AIM OF THE TASK ->
The listing is to be printed word for word, pictures omitted.

---------- DATASET EXCERPTS

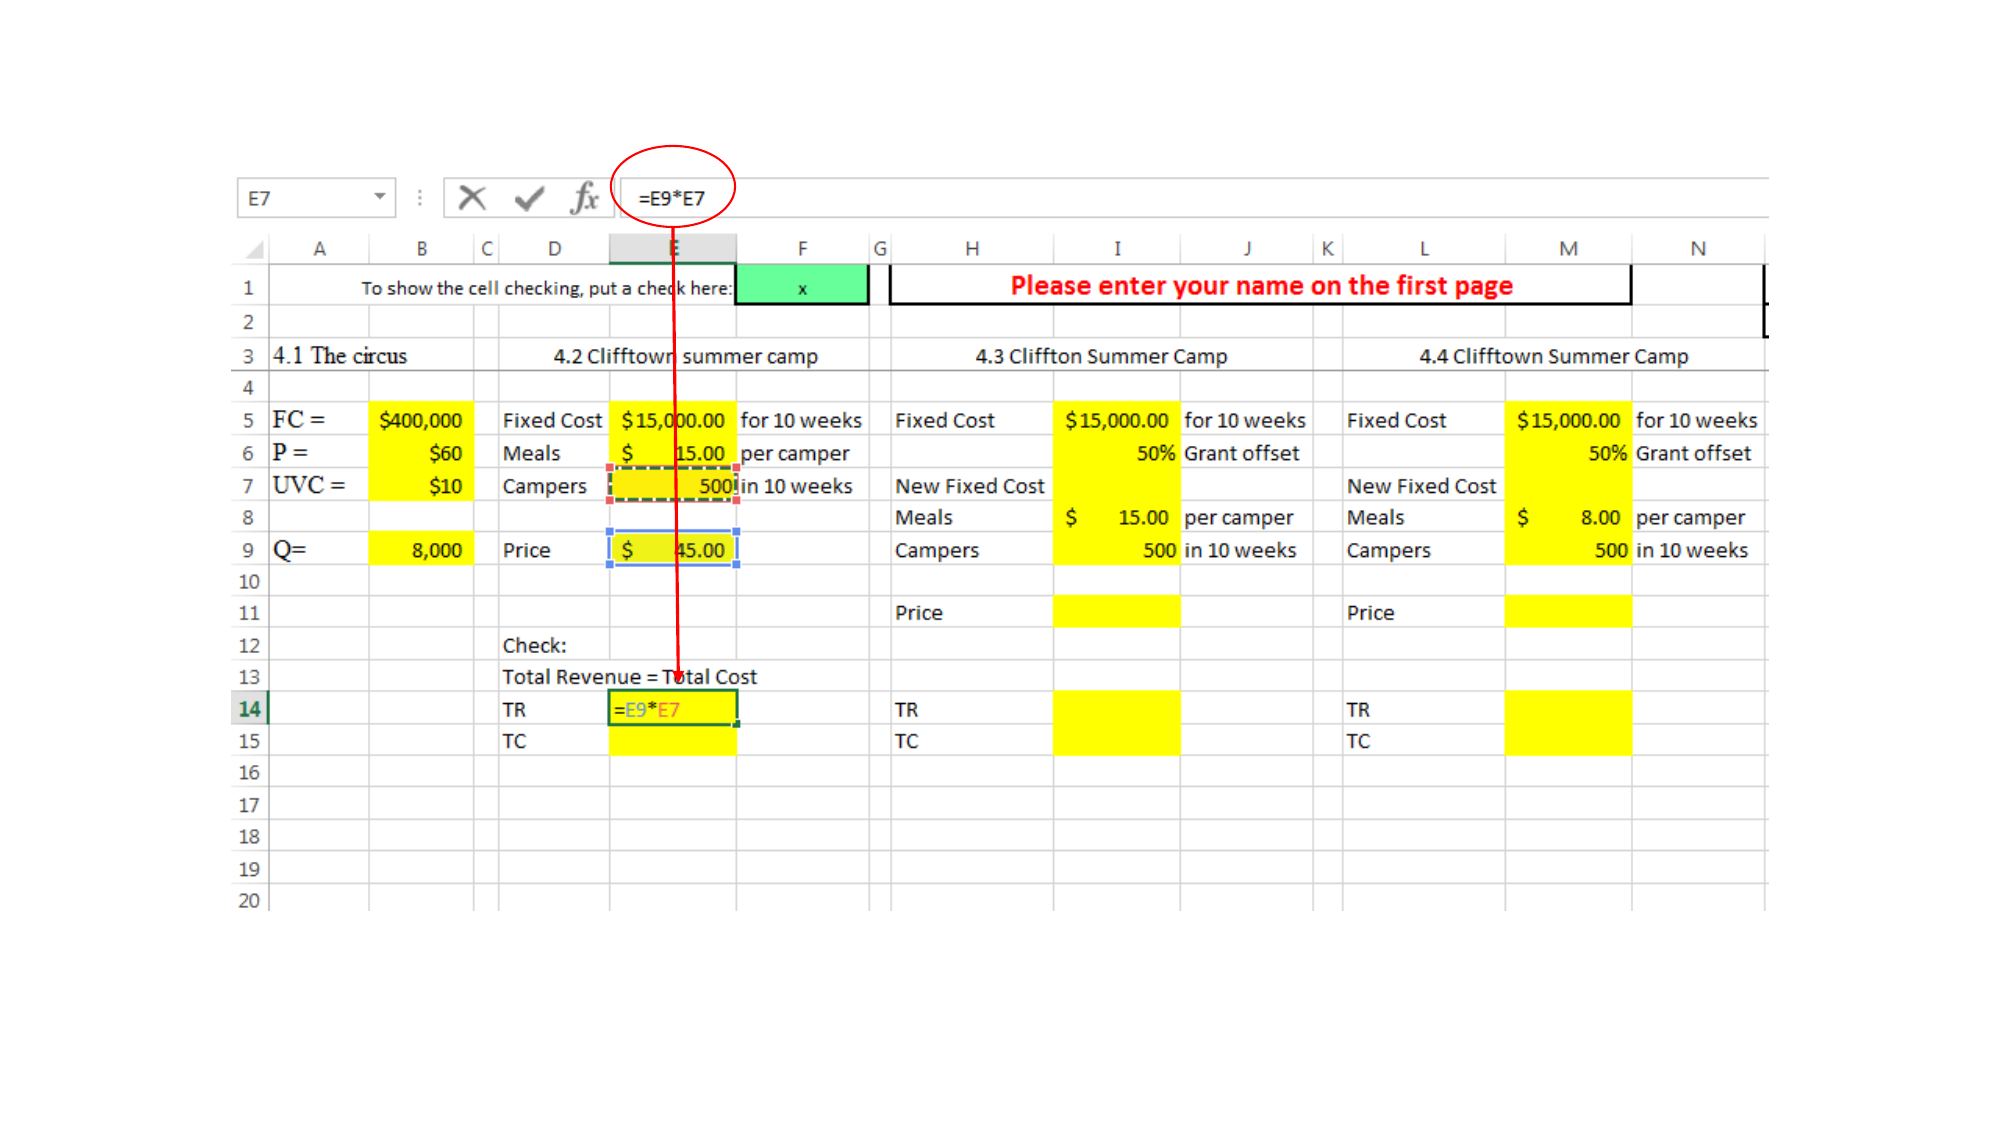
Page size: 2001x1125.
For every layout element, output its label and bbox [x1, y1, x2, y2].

list [231, 162, 1769, 911]
text_box [672, 226, 679, 684]
text_box [621, 144, 725, 162]
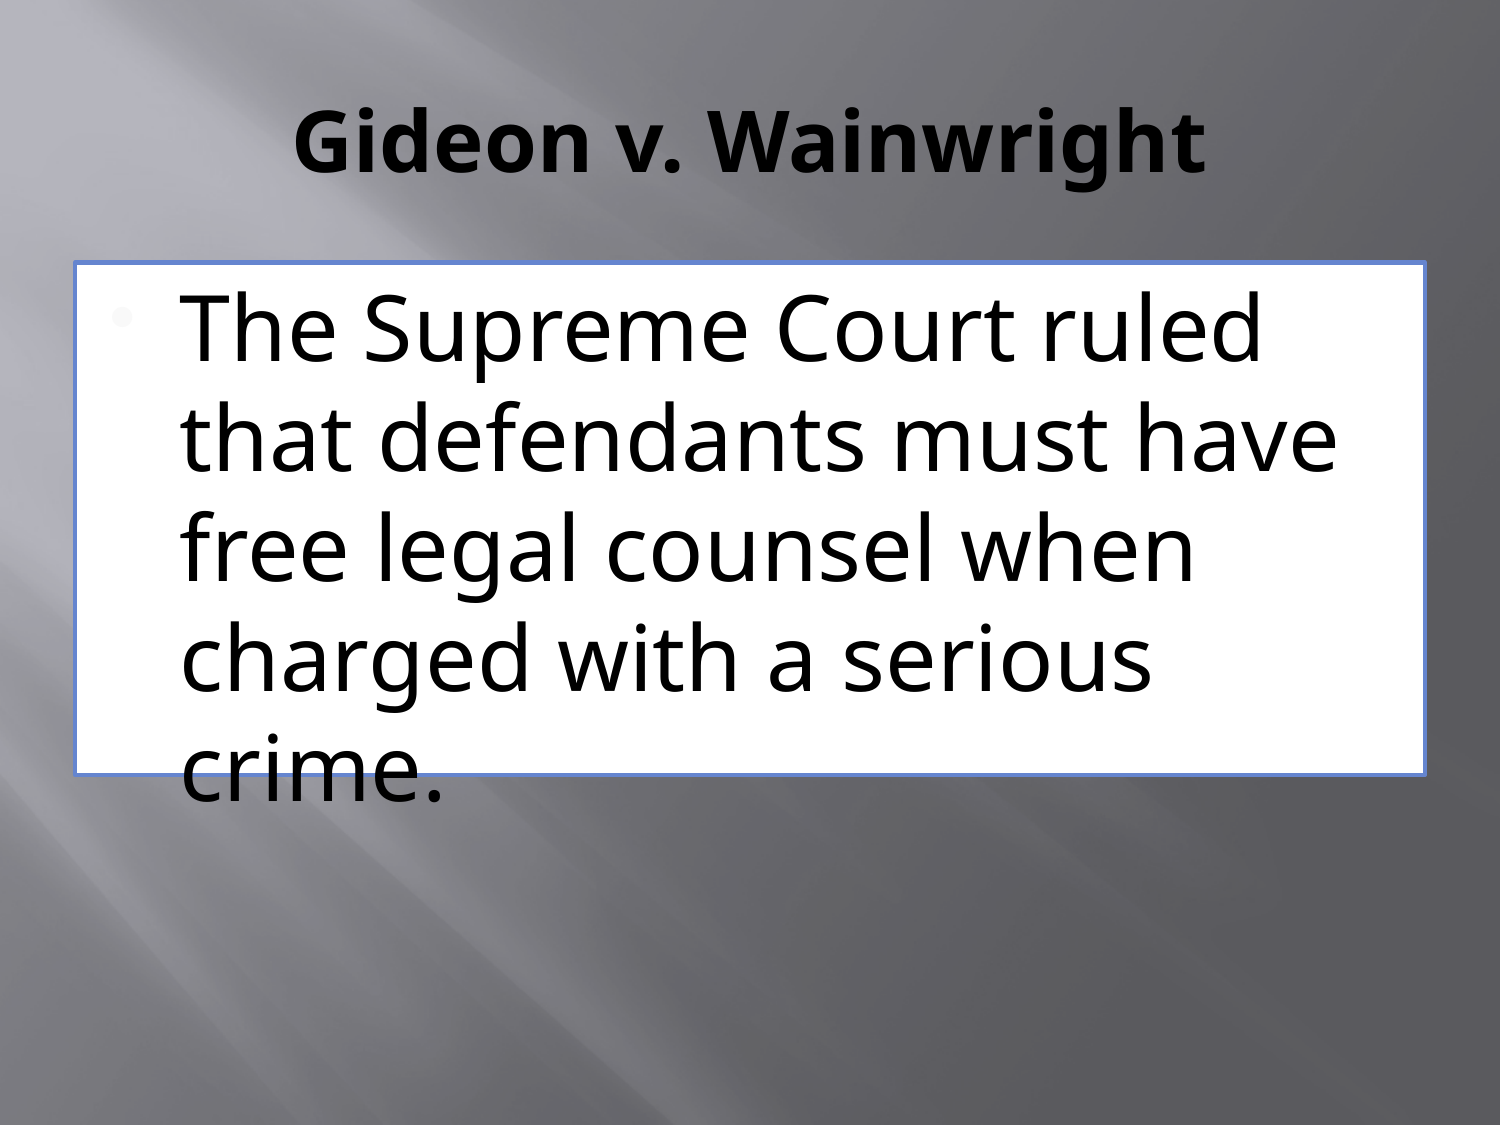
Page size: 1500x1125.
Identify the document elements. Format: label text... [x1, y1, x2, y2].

title Gideon v. Wainwright [75, 45, 1425, 233]
list The Supreme Court ruled that defendants must have free legal counsel when charged with a serious crime. [73, 260, 1427, 777]
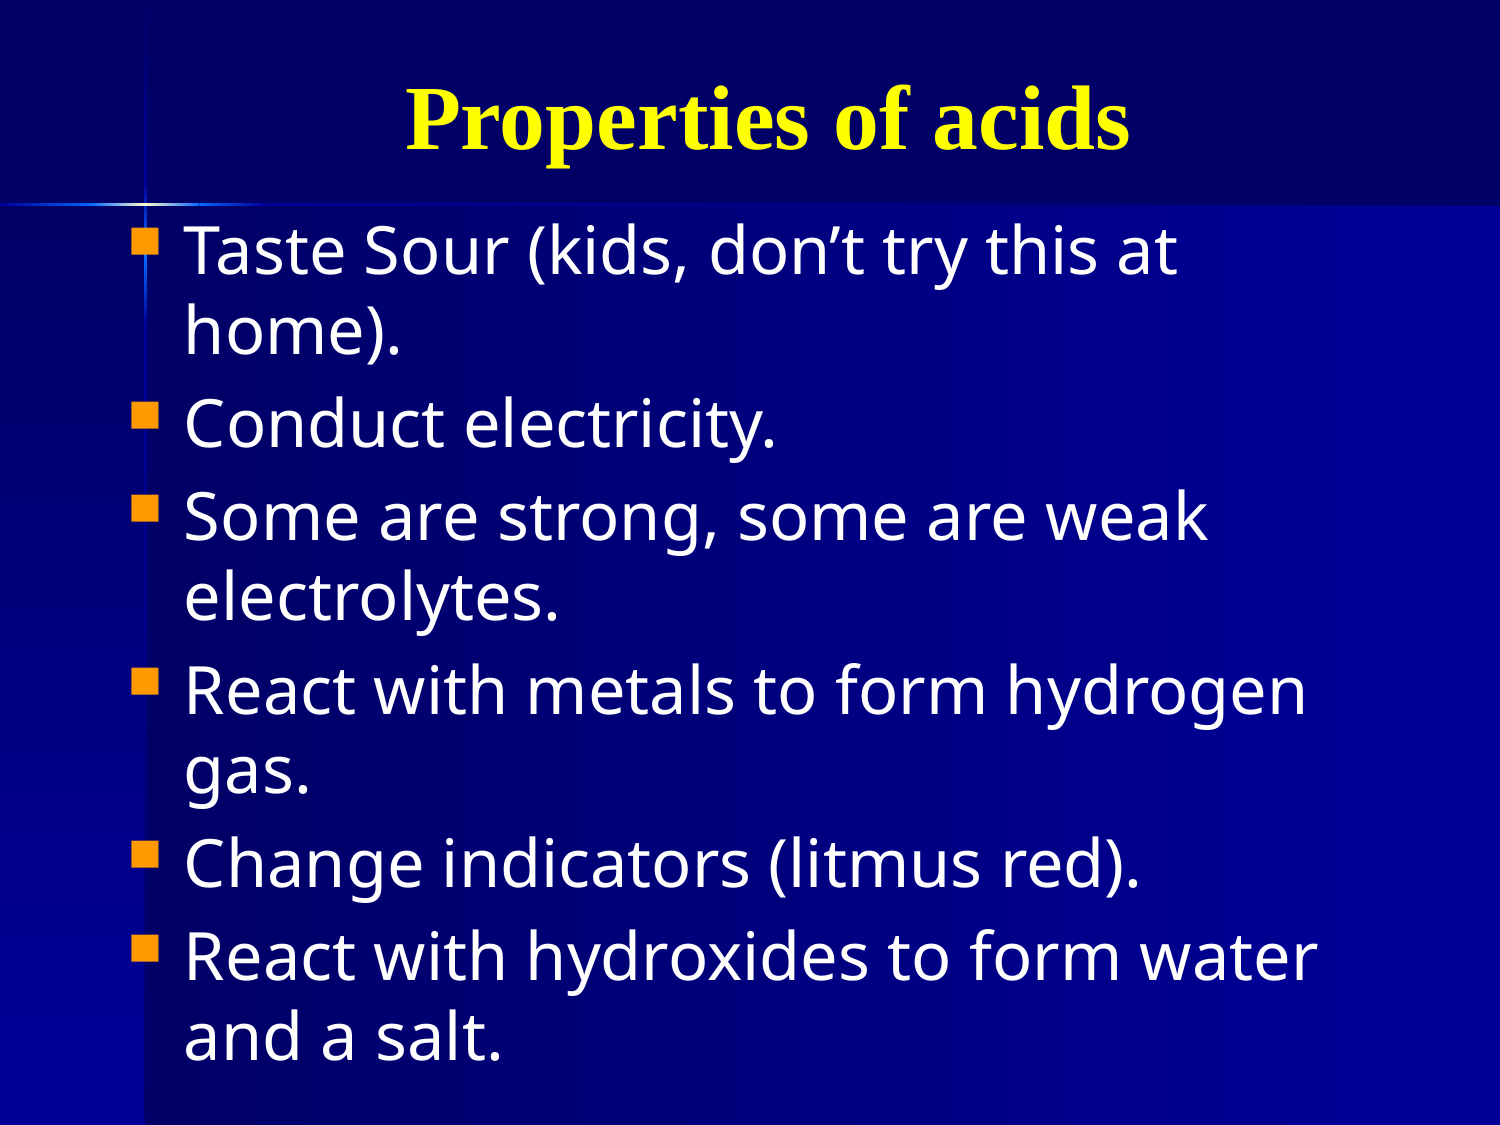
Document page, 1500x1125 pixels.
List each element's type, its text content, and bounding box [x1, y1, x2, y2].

title Properties of acids [149, 49, 1388, 199]
list Taste Sour (kids, don’t try this at home). Conduct electricity. Some are strong, some are weak electrolytes. React with metals to form hydrogen gas. Change indicators (litmus red). React with hydroxides to form water and a salt. [112, 199, 1413, 1001]
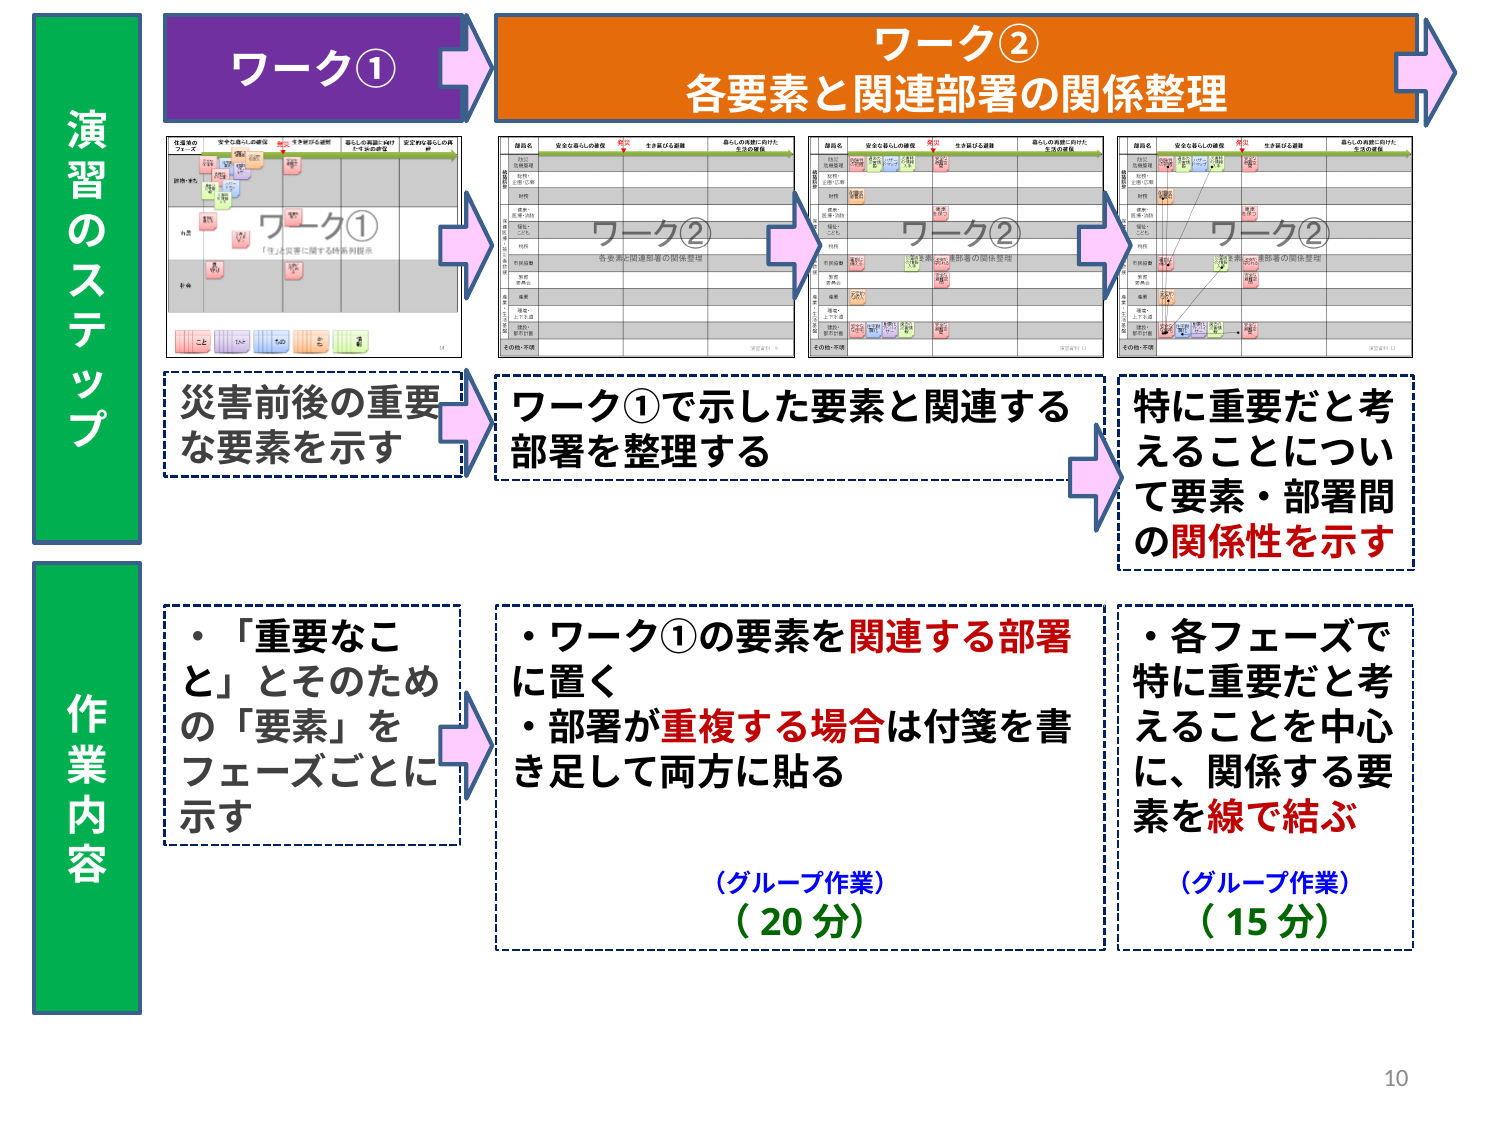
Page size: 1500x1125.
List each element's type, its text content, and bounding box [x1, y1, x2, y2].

--------------------

WRITTEN ANSWER ->
Page size: 2001x1125.
For every layout element, output its label and bbox [x1, y1, x2, y2].

list [231, 162, 1769, 911]
text_box [672, 226, 679, 684]
text_box [621, 144, 725, 162]
Page size: 1500x1125.
Identify the document elements. Format: label text... [x1, y1, x2, y2].

title Gideon v. Wainwright [75, 45, 1425, 233]
list The Supreme Court ruled that defendants must have free legal counsel when charged with a serious crime. [73, 260, 1427, 777]
Document page, 1500x1125 pixels.
List each element's type, its text content, and bounding box [x1, y1, x2, y2].

title Properties of acids [149, 49, 1388, 199]
list Taste Sour (kids, don’t try this at home). Conduct electricity. Some are strong, some are weak electrolytes. React with metals to form hydrogen gas. Change indicators (litmus red). React with hydroxides to form water and a salt. [112, 199, 1413, 1001]
Page size: 1500x1125.
List each element's type, its text content, and bounding box [x1, y1, x2, y2].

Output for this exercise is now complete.